*Page extract*.
================
Targeting multiple vendors

The capability layer is what makes this technically possible. The strategic story — what supported and roadmap vendors are, when each ships, how to think about portability when planning your app — lives on /docs/vendors as the section landing page, with per-vendor manifests at /docs/vendors/meta, /docs/vendors/mentra, /docs/vendors/android-xr, and /docs/vendors/apple.

A future page will cover the runtime semantics of multi-vendor apps — graceful degradation when a target vendor doesn't expose a capability the spec uses, fallbacks, validation policies for "this app must run on at least N of these vendors." That's deferred until a second vendor is shipping, when the rules will be concrete enough to commit to. For now: target one vendor at a time, let validateIntegration confirm fit, and rely on the capability layer to keep your spec portable when the time comes.

Frequently asked questions

Can I add a new capability that isn't in the vocabulary?

Not directly — the capability vocabulary is a coordinated contract across the spec schema, the validator, both simulators, and every vendor's transport. Extending it is an Extentos library change. If a capability you need doesn't exist, the path is to file an issue describing the use case; it's added when there's a cross-vendor primitive worth standardizing.

For app-specific behavior that doesn't need a new capability — custom AI processing, business logic, network calls — use ai_call actions and app_callback handlers. The handler is your code; you can do anything in it.

How does the spec know what permissions to derive on iOS vs Android?

The capability vocabulary has a per-platform permission map baked in. voice_command declares NSSpeechRecognitionUsageDescription on iOS and RECORD_AUDIO on Android, plus the Bluetooth keys both platforms need. The MCP server's getPermissions tool returns the current set; generateConnectionModule writes them into the manifest and Info.plist for you.

What happens if I add a tap trigger to a Meta Ray-Ban spec?
================
*Records supplied*.
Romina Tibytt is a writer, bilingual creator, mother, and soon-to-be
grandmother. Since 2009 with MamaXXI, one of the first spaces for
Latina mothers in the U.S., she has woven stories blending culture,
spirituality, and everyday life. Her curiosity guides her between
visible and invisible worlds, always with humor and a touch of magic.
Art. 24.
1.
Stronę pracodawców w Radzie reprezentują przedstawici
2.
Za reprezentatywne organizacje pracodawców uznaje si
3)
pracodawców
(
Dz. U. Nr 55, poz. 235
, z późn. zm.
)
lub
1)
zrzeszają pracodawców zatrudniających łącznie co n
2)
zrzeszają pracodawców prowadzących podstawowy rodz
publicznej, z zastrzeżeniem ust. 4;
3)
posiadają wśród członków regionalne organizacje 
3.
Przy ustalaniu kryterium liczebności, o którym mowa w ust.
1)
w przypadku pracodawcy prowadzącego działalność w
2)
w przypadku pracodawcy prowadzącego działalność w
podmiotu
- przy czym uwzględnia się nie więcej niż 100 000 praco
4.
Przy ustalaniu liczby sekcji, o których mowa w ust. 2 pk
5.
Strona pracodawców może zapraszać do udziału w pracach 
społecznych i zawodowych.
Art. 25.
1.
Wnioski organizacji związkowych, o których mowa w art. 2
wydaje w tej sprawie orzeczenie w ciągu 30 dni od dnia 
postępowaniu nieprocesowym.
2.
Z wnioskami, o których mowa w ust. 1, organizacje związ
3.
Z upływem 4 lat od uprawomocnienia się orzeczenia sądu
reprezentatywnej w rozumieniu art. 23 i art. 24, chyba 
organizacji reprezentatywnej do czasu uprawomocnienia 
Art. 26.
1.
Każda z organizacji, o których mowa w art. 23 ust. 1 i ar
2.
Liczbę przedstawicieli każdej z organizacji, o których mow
================
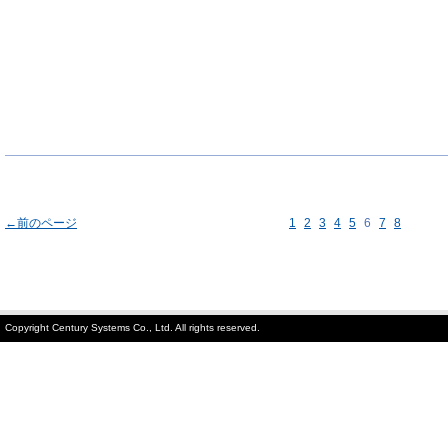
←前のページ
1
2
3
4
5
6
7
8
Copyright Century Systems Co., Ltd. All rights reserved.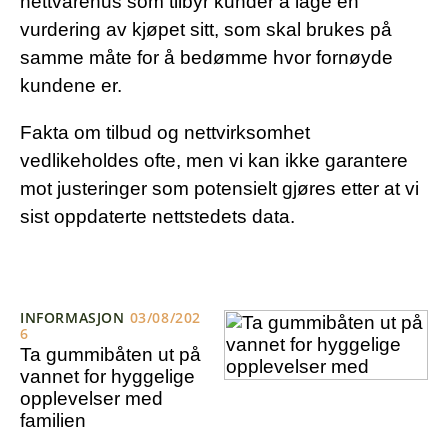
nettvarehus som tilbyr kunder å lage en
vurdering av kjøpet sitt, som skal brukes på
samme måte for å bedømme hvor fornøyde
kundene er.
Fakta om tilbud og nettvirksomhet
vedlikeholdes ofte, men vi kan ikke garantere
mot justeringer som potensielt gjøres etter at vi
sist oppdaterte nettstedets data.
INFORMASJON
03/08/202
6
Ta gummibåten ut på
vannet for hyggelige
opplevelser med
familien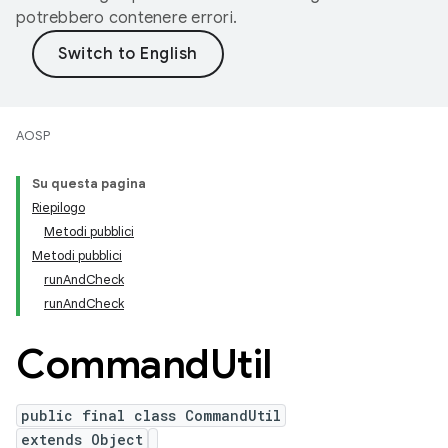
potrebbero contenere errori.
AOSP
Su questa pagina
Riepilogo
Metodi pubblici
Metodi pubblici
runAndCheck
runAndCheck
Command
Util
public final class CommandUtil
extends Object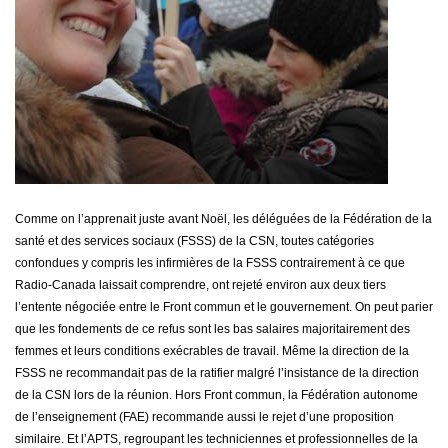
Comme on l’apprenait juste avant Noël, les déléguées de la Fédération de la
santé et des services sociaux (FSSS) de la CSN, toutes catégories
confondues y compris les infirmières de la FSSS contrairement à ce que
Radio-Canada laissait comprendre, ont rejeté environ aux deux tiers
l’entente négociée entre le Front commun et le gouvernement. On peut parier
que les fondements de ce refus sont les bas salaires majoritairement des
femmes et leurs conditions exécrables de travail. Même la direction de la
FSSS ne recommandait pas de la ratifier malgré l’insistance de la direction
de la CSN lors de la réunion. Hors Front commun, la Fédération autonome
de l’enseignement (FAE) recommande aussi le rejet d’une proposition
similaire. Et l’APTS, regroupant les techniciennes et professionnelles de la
================
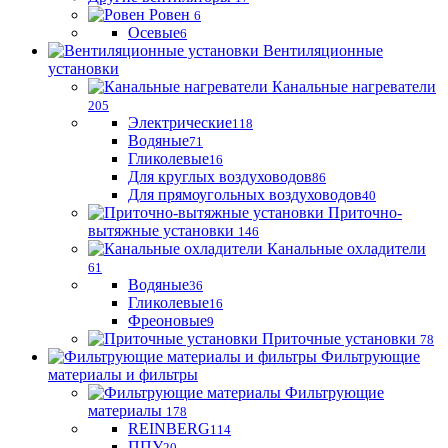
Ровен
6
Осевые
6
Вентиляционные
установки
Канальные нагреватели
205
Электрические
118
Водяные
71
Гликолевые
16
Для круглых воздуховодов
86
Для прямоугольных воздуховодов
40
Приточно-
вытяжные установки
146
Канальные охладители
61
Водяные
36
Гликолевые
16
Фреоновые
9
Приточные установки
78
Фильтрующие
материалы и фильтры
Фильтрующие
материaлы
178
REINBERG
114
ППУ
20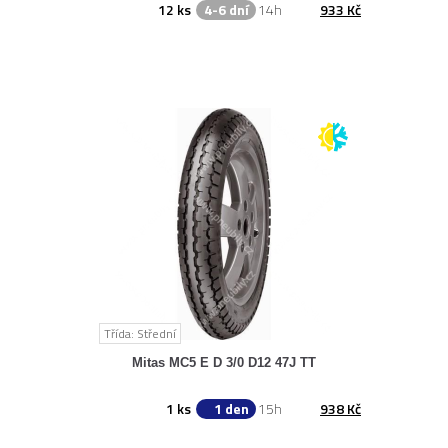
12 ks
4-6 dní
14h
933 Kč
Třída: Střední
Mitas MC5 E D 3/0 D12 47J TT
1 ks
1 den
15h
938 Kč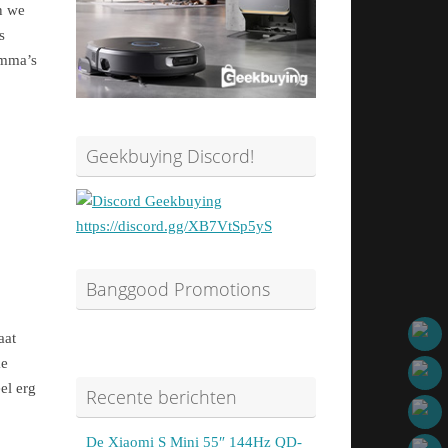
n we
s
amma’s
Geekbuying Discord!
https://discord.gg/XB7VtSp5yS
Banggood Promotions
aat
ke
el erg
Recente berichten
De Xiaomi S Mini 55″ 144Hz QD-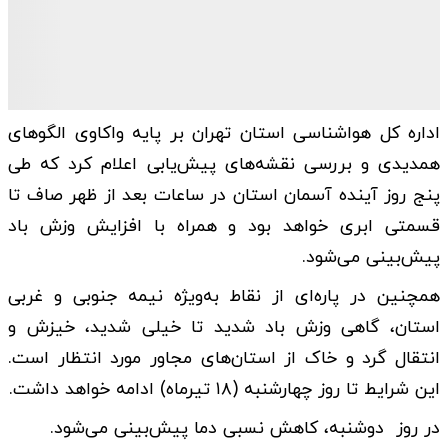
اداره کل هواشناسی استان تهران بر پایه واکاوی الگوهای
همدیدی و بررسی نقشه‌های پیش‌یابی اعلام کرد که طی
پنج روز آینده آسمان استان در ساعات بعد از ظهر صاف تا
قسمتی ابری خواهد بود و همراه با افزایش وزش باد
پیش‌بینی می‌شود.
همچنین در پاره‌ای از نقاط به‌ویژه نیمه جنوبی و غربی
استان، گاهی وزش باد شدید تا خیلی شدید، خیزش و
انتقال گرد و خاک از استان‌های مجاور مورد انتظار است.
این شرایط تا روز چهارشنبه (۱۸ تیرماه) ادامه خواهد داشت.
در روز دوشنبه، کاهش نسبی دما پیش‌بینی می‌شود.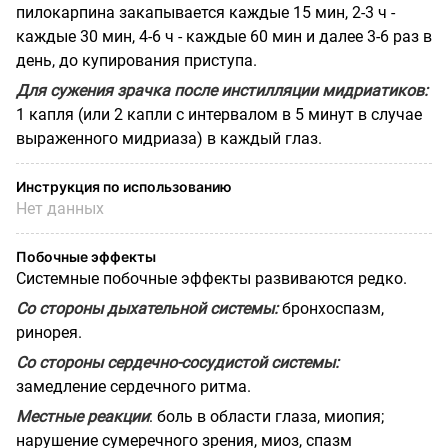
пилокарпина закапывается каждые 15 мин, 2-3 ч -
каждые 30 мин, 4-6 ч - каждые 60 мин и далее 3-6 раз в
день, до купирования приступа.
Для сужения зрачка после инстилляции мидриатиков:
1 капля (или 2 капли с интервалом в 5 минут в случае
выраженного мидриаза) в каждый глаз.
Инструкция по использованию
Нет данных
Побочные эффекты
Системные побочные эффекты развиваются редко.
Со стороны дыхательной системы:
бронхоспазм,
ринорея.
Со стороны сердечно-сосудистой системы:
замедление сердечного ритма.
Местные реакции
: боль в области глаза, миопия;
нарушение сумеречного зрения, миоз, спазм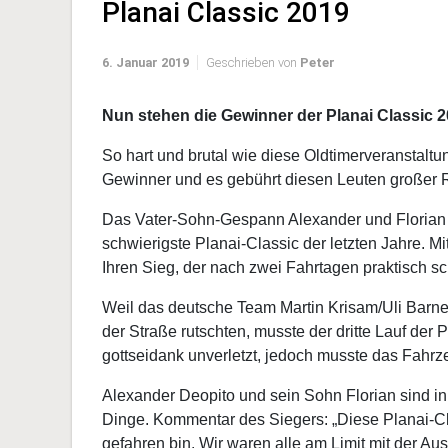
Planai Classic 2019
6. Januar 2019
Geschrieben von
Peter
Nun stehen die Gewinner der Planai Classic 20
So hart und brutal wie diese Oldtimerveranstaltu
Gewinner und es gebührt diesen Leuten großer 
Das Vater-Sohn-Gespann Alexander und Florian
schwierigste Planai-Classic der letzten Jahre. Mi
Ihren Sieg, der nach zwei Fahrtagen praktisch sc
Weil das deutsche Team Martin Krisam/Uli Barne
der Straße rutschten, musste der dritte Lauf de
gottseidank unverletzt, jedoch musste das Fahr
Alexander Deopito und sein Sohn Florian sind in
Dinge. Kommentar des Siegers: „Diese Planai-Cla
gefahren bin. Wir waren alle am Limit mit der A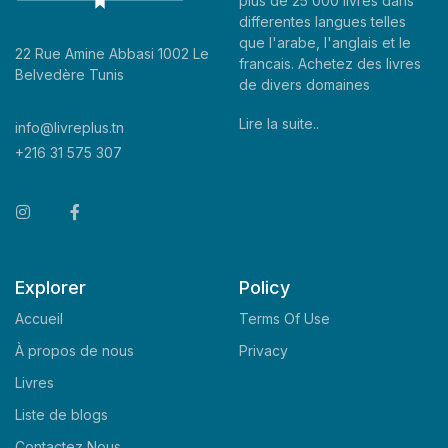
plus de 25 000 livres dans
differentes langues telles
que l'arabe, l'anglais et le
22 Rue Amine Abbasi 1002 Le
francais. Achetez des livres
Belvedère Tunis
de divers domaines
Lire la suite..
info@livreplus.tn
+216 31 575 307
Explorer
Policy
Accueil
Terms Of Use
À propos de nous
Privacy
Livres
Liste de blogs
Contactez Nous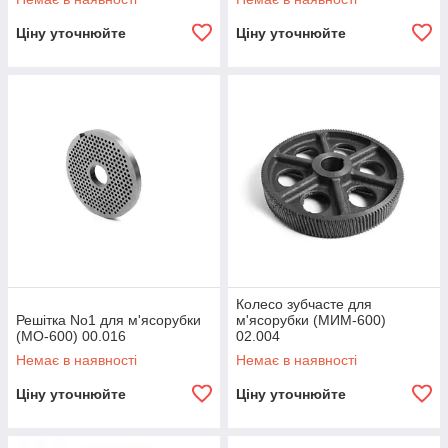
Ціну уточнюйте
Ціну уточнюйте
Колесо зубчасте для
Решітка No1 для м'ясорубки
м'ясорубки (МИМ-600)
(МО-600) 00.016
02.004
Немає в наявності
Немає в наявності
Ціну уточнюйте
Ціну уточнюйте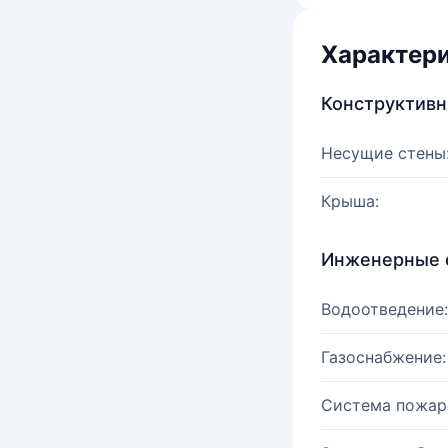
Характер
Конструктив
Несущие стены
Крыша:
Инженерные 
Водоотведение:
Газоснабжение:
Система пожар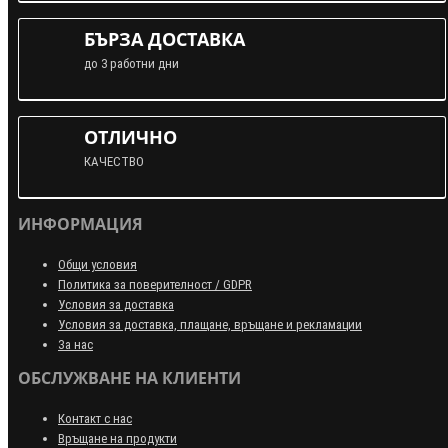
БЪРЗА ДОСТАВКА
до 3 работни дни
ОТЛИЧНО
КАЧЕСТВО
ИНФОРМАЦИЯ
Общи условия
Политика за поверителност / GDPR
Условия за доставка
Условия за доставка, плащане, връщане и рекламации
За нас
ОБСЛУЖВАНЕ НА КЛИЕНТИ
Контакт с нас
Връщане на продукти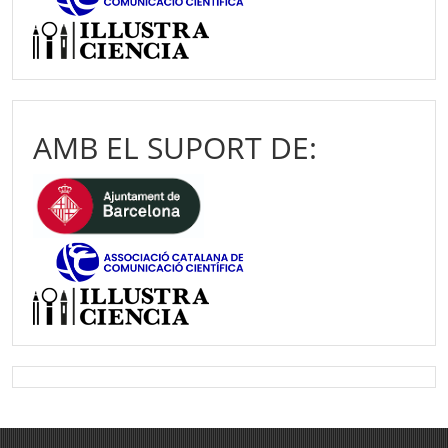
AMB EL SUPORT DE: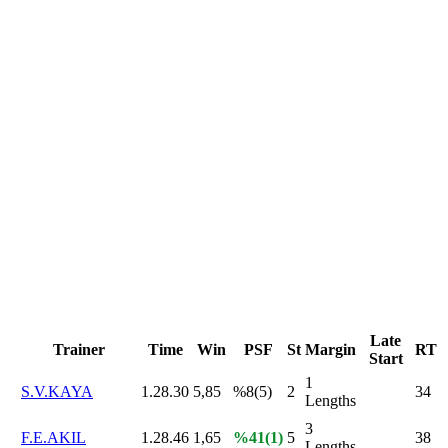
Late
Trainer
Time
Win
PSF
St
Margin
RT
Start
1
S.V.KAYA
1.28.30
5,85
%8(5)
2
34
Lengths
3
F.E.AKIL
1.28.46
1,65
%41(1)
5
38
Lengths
================
*Task*.
Continue the documentation excerpt on targeting multiple vendors from its last line, picking up after the question about a tap trigger on a Meta Ray-Ban spec.

*Response to the task*.
validateIntegration returns a structured error: "trigger type tap is not supported by vendor meta_rayban as of capability manifest version X". The agent surfaces the error, you either remove the trigger or wait for Meta to expose it in the public DAT toolkit. The spec never silently no-ops.

Are streams metered the same as blocks?

Streams emit stream.started, stream.stopped, and stream.backpressure events into the event log. Each event counts against the simulator runtime-event meter (1000 events free, then sign up for a free account — see pricing). MCP tool calls don't count.

How is voice_command different from "Hey Meta"?

"Hey Meta" is Meta's system-level wake word — third-party apps can't hook it. voice_command is Extentos's custom-phrase trigger: the glasses microphone captures audio, streams it to the phone via Bluetooth HFP/SCO, the phone's native speech recognizer (SpeechRecognizer on Android, SFSpeechRecognizer on iOS) recognizes against your configured phrases, and a match dispatches the trigger. No "Hey Meta" prefix; the wake word is your phrase. See vendors/meta for the full audio-architecture story.

Does the capability layer add runtime overhead?

Negligible. The library is a thin translation between abstract calls and the vendor's SDK. There's no extra serialization, no extra IPC, no proxy layer. Capability indirection is compile-time (the AppSpec compiler resolves it once); runtime is direct SDK calls.